TASK OBJECTIVE:
Reproduce the records below with "convention" switched to "format" throughout, leaving everything else unchanged. Omit the picture lines from your answer.

[start of DATA FOR THE TASK]

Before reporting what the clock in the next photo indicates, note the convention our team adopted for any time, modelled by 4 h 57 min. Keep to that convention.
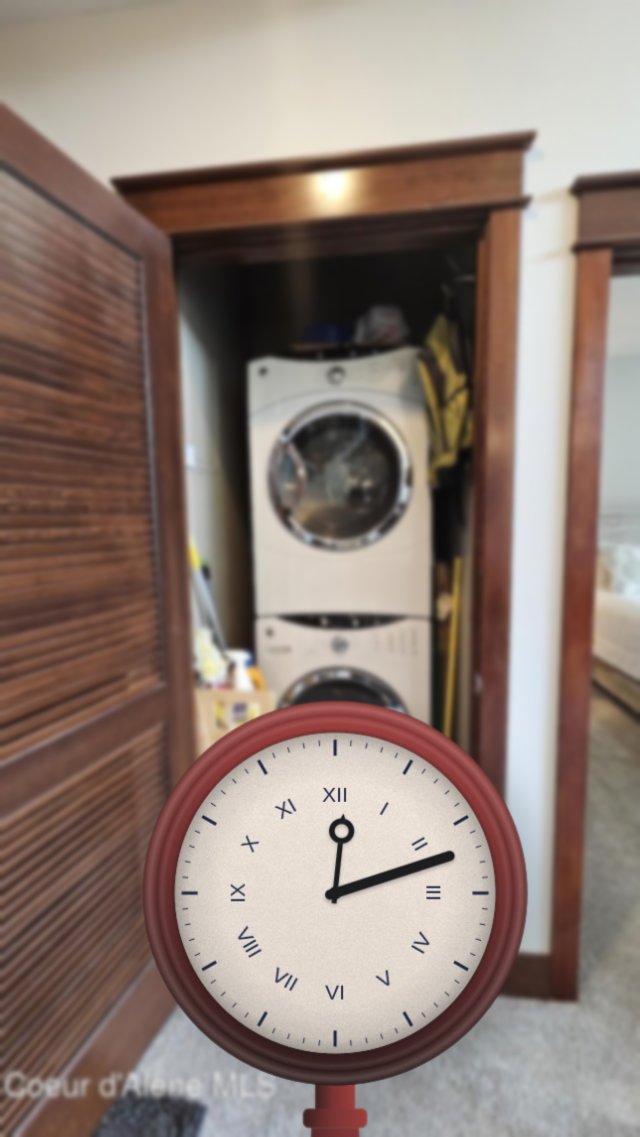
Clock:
12 h 12 min
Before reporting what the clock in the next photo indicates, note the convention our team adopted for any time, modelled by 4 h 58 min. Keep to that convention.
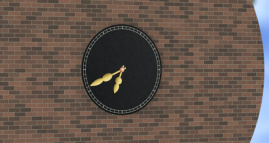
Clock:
6 h 41 min
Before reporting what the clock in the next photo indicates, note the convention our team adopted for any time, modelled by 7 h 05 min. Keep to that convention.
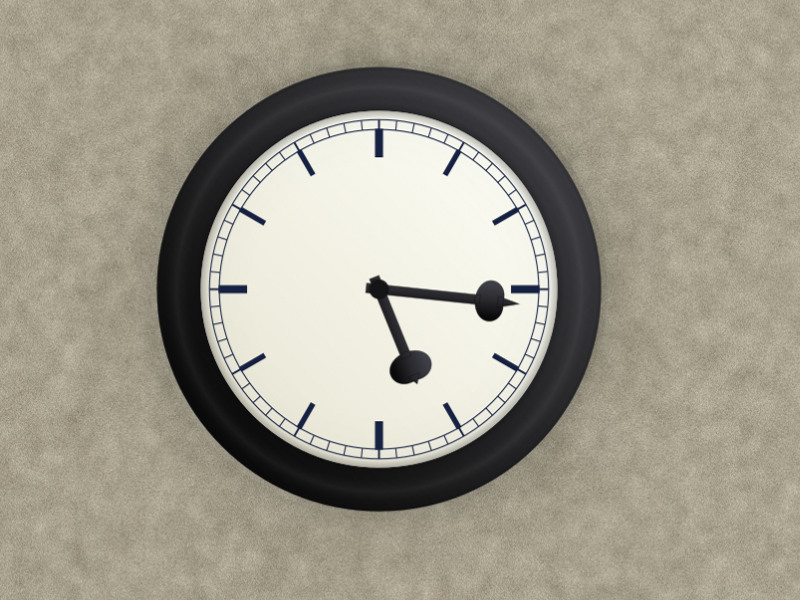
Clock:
5 h 16 min
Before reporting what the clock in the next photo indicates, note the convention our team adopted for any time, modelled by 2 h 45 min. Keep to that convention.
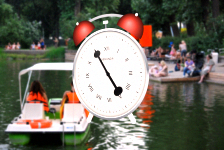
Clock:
4 h 55 min
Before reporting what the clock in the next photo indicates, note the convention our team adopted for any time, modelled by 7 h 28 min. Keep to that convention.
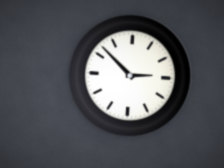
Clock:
2 h 52 min
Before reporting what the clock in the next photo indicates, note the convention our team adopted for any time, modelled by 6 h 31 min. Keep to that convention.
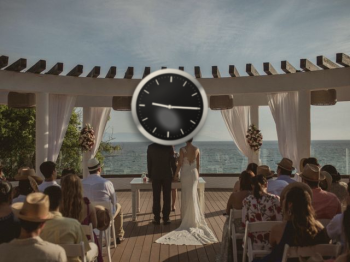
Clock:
9 h 15 min
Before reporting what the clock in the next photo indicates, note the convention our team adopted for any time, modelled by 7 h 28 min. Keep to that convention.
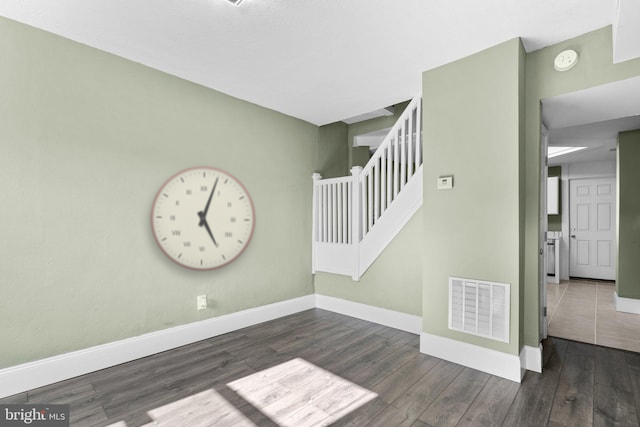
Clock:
5 h 03 min
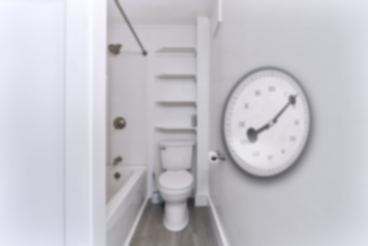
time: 8:08
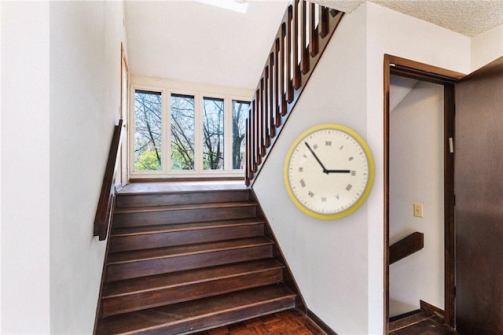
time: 2:53
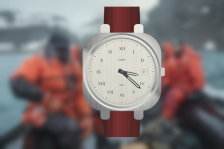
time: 3:22
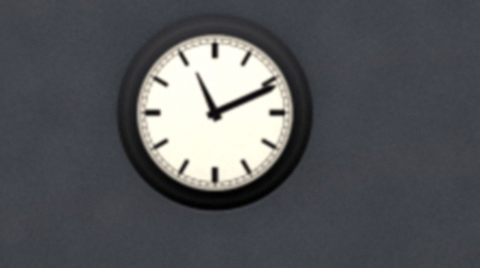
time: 11:11
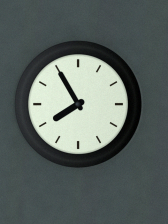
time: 7:55
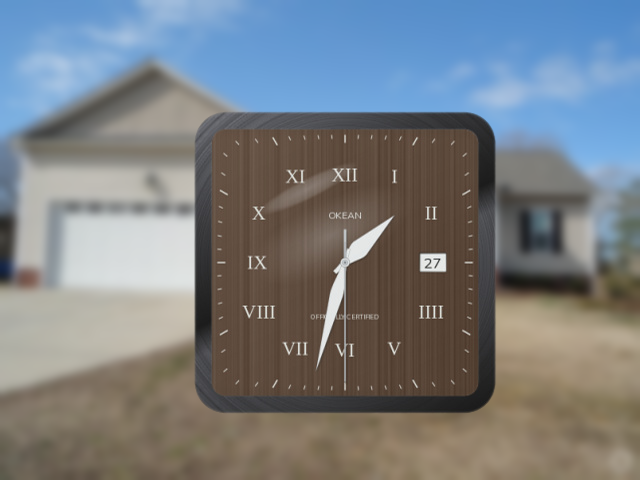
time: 1:32:30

[end of DATA FOR THE TASK]

FINISHED TASK:
Before reporting what the clock in the next photo indicates, note the format our team adopted for any time, modelled by 4 h 57 min. Keep to that format.
Clock:
12 h 12 min
Before reporting what the clock in the next photo indicates, note the format our team adopted for any time, modelled by 4 h 58 min. Keep to that format.
Clock:
6 h 41 min
Before reporting what the clock in the next photo indicates, note the format our team adopted for any time, modelled by 7 h 05 min. Keep to that format.
Clock:
5 h 16 min
Before reporting what the clock in the next photo indicates, note the format our team adopted for any time, modelled by 2 h 45 min. Keep to that format.
Clock:
4 h 55 min
Before reporting what the clock in the next photo indicates, note the format our team adopted for any time, modelled by 7 h 28 min. Keep to that format.
Clock:
2 h 52 min
Before reporting what the clock in the next photo indicates, note the format our team adopted for any time, modelled by 6 h 31 min. Keep to that format.
Clock:
9 h 15 min
Before reporting what the clock in the next photo indicates, note the format our team adopted for any time, modelled by 7 h 28 min. Keep to that format.
Clock:
5 h 03 min
time: 8:08
time: 2:53
time: 3:22
time: 11:11
time: 7:55
time: 1:32:30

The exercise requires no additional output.